((
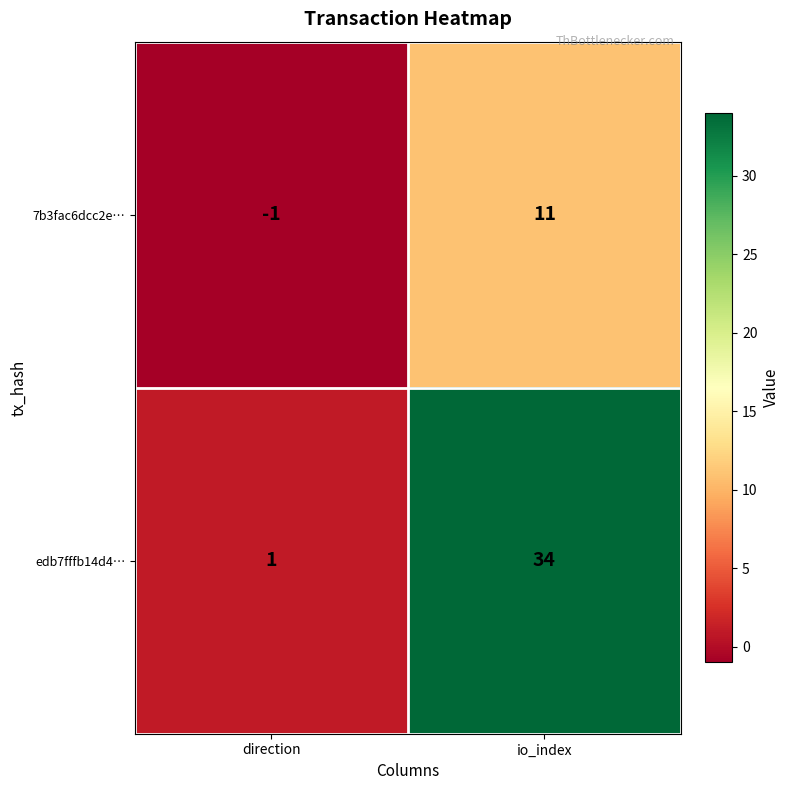

How many data points in edb7fffb14d4… are less than 34?

1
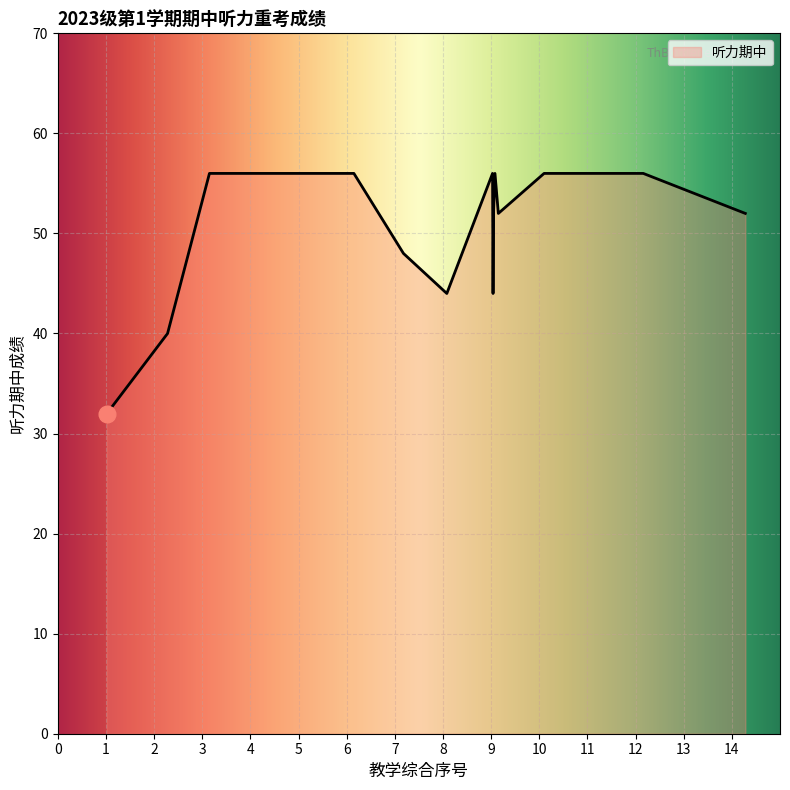

What is the minimum value shown in the chart?

32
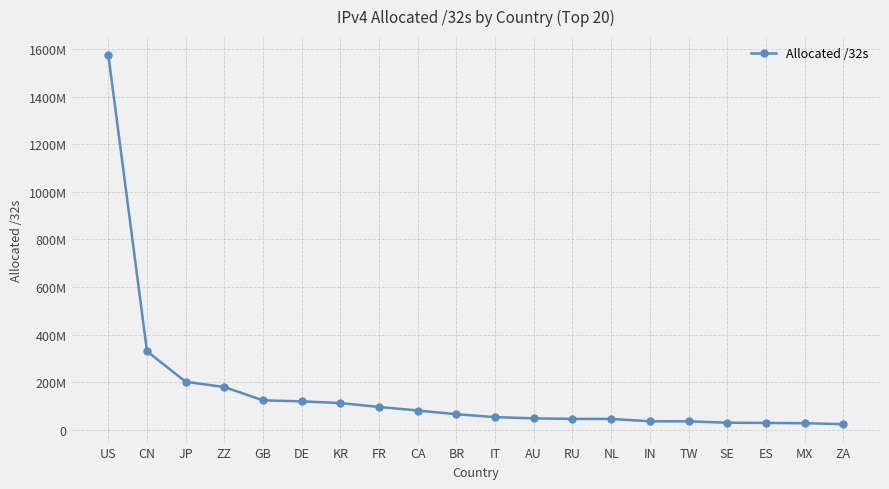

The chart shows a value of 19568098 at NL. True or false?

False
))
== Instruction ==
Update the text of all the records above by replacing "chart" with "graph" and leaving everything else unchanged. Leave the pictures out.

== Reply ==
How many data points in edb7fffb14d4… are less than 34?

1

What is the minimum value shown in the graph?

32

The graph shows a value of 19568098 at NL. True or false?

False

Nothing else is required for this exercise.